You can also get to Simon’s Town via train. Timetables and information can be found on the Metrorail Western Cape Website.

Boulders is open year round, from 7:00 (Summer) or 8:00 (all other seasons) in the morning, until 5:00, 6:30 or 7:30 in the evening, with hours varying by the season.

Current conservation fees are R55 per adult and R25 per child. The most up-to-date information can be found on the Table Mountain National Park Website.
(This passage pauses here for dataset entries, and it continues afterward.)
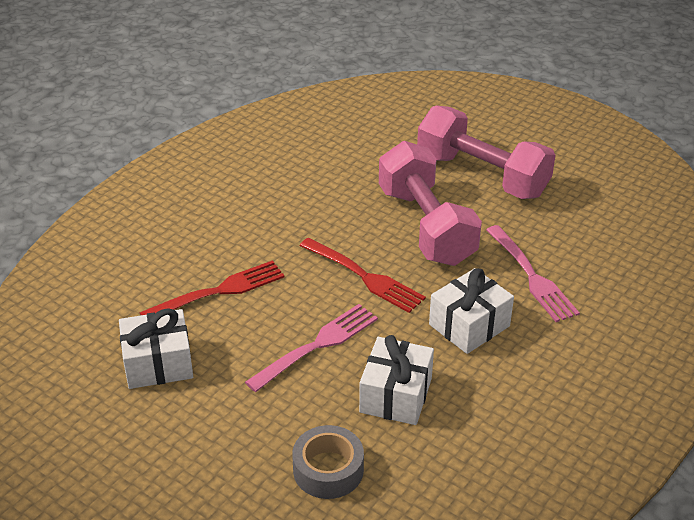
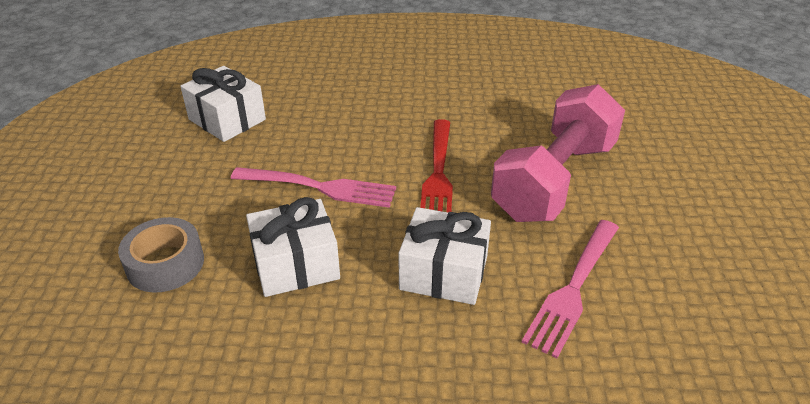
camera: 55 degrees right, 0 degrees up
(218, 292) = (334, 110): red fork -> none
(482, 175) = (681, 183): pink dumbbell -> none

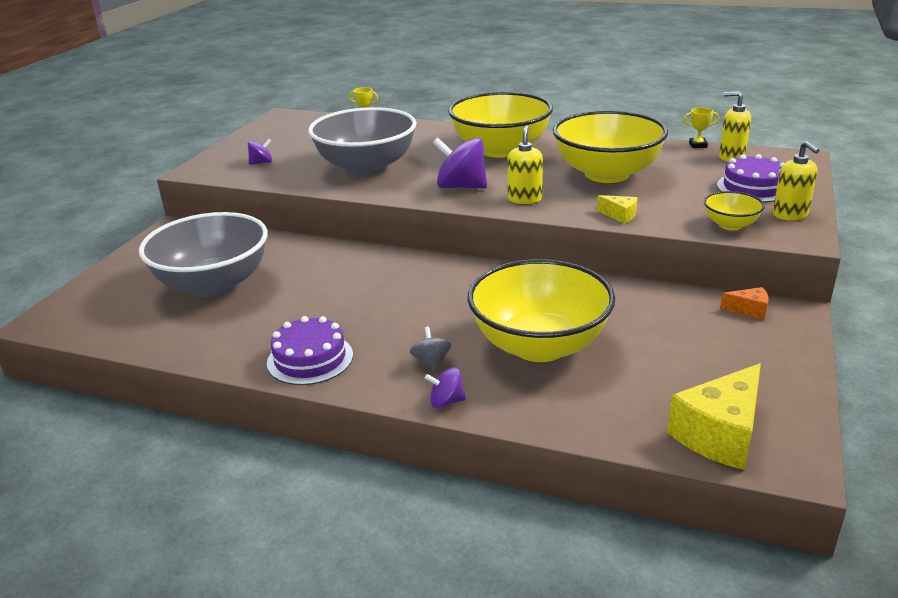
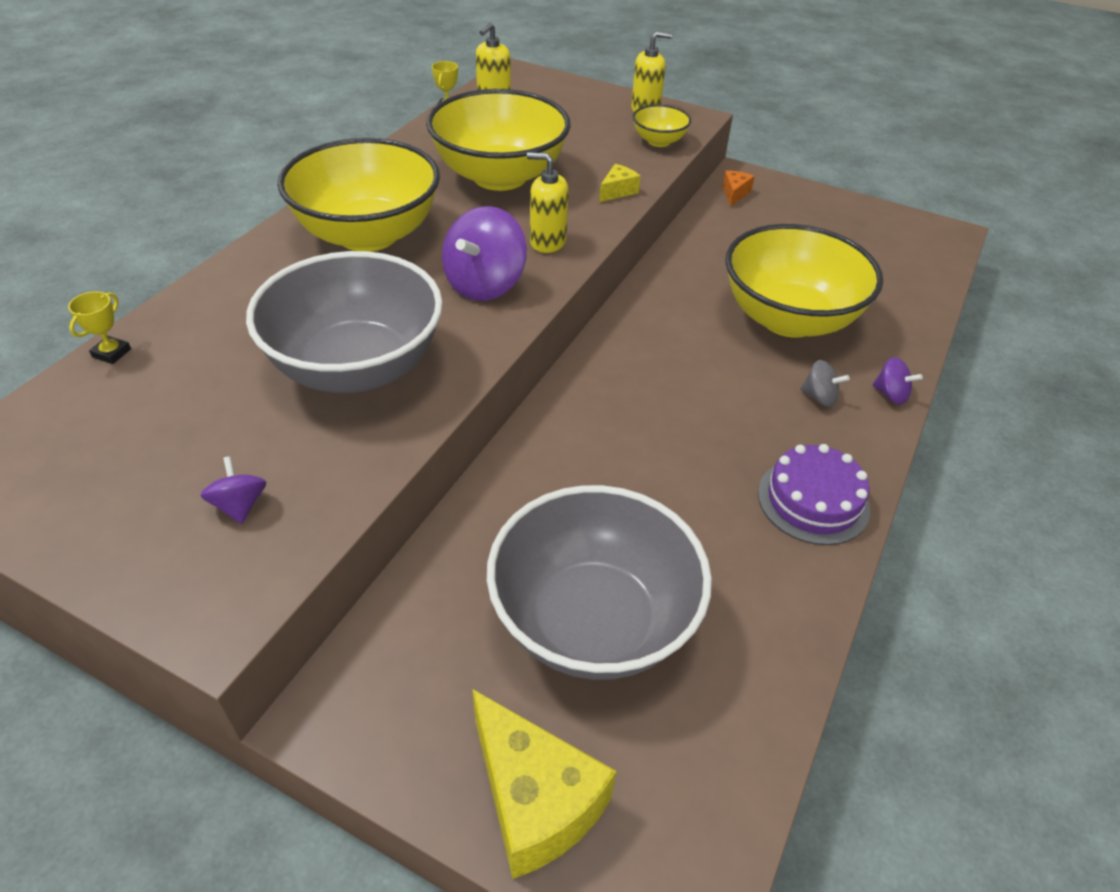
camera: 85 degrees left, 15 degrees up
(431, 362) = (819, 397): grey spinning top -> grey spinning top turned 150 degrees counterclockwise
(446, 401) = (891, 394): purple spinning top -> purple spinning top turned 60 degrees counterclockwise
(720, 434) = (918, 253): yellow cheese -> yellow cheese (534, 800)
(753, 187) = (577, 110): purple cake -> none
18 Comments Post a comment
  1. Beautiful photos! Penguins look so cute 🙂

    May 20, 2014
    • Thank you! They were awfully cute, just waddling around all day on the beach. In the summertime, you can lie on beaches where the penguins are hanging out!

      May 21, 2014
  2. Seems to be a very peaceful place

    May 20, 2014
    • It was indeed. Well, except for the sound of the penguins. They sound just like donkeys!! (which is why they’re called jackass penguins). 😉

      May 21, 2014
  3. Ohhh, they are so cute!! Somehow when I was in Cape Town I missed these penguins. I did see some at the aquarium in Cape Town, though… but I think you’ll agree it’s not the same. I also appreciate how wittily this post is written 🙂

    May 21, 2014
    • Aww, thanks! 😀 They were truly adorable! I was so happy to see all the conservation efforts being made there for these little guys…

      May 21, 2014
  4. Thanks for all the info. I saw the fairy penguins in Australia where you sit and wait for them to come in from the sea. It was quiet the experience.
    When did you go visit them in SA?

    May 21, 2014
    • Fairy penguins? I’ve never heard of them…but that does sound magical. This was part of our RTW trip in 2012…in June, I think. I’m slowly working my way through writing about everything we experienced during out trip, but it’s gonna take a long while. I still have 8 months to write about!!! and I’m kind of a slow writer. 😮

      May 21, 2014
      • Wow I would love to do a round the world trip. Living here we have been able to see and do a lot, but in short spurts. Can’t wait to read more.
        The penguins were called fairy penguins because they were so small –if I remember correctly. That was well over 10 years ago. Those pics are on film in my storage back home.

        May 22, 2014
        • Woooahhhh, film!!! How did we survive before digital cameras were invented?? I took about 10,000 pics on our RTW. Can you imagine how much film that would be. Yikes!!!!!

          A RTW is unforgettable…if you can make it happen, you won’t regret it, no matter the cost! 🙂

          May 22, 2014
          • Yes that is the trouble. We would like to save for a house. After having to stay with family over summer, living in work accomadations it would be nice to have something we can call our own.
            I know I took 25 rolls of film and developed them for a small fortune. That was a 1 month trip… and I was more careful when I shot pics -to save film!

            May 23, 2014
  5. I’ve only seen them behind glass. But to see them out and just frolicking around would be so awesome. Pardon my ignorance, I didn’t think penguin would be in South Africa? hmmm …

    May 24, 2014
    • Ow, Fun post by the way. 😉

      May 24, 2014
      • Actually I was surprised by that fact too! Penguins seem like such an Antarctic thing…but I guess Cape Town is pretty darn south…and I’m glad we got to see them. They were so funny to watch!

        May 25, 2014
  6. Such cute little guys and lovely pics of them!